[MATERIAL FOR THIS EXERCISE — start]
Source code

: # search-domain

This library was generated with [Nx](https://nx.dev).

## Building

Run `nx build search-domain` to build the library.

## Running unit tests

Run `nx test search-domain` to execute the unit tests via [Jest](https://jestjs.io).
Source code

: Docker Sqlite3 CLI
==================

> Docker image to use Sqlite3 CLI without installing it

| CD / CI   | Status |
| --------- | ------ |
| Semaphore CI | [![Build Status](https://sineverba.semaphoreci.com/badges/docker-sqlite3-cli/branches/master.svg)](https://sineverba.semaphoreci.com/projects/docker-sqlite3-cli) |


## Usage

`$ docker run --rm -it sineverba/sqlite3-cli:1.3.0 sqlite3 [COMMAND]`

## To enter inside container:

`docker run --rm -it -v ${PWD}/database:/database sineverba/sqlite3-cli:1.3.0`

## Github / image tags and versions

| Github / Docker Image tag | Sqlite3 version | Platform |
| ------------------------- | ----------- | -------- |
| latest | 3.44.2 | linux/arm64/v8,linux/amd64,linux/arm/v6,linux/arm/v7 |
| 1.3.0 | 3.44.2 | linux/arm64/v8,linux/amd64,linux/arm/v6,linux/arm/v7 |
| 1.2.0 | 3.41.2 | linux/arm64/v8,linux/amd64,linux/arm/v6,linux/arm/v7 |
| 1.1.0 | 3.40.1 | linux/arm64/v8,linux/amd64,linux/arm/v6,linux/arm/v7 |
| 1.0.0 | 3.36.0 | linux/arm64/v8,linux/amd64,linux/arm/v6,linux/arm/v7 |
[MATERIAL FOR THIS EXERCISE — finish]
#### WHAT IS BEING ASKED
Reproduce the records above exactly as they appear.

#### REPLY
Source code

: # search-domain

This library was generated with [Nx](https://nx.dev).

## Building

Run `nx build search-domain` to build the library.

## Running unit tests

Run `nx test search-domain` to execute the unit tests via [Jest](https://jestjs.io).
Source code

: Docker Sqlite3 CLI
==================

> Docker image to use Sqlite3 CLI without installing it

| CD / CI   | Status |
| --------- | ------ |
| Semaphore CI | [![Build Status](https://sineverba.semaphoreci.com/badges/docker-sqlite3-cli/branches/master.svg)](https://sineverba.semaphoreci.com/projects/docker-sqlite3-cli) |


## Usage

`$ docker run --rm -it sineverba/sqlite3-cli:1.3.0 sqlite3 [COMMAND]`

## To enter inside container:

`docker run --rm -it -v ${PWD}/database:/database sineverba/sqlite3-cli:1.3.0`

## Github / image tags and versions

| Github / Docker Image tag | Sqlite3 version | Platform |
| ------------------------- | ----------- | -------- |
| latest | 3.44.2 | linux/arm64/v8,linux/amd64,linux/arm/v6,linux/arm/v7 |
| 1.3.0 | 3.44.2 | linux/arm64/v8,linux/amd64,linux/arm/v6,linux/arm/v7 |
| 1.2.0 | 3.41.2 | linux/arm64/v8,linux/amd64,linux/arm/v6,linux/arm/v7 |
| 1.1.0 | 3.40.1 | linux/arm64/v8,linux/amd64,linux/arm/v6,linux/arm/v7 |
| 1.0.0 | 3.36.0 | linux/arm64/v8,linux/amd64,linux/arm/v6,linux/arm/v7 |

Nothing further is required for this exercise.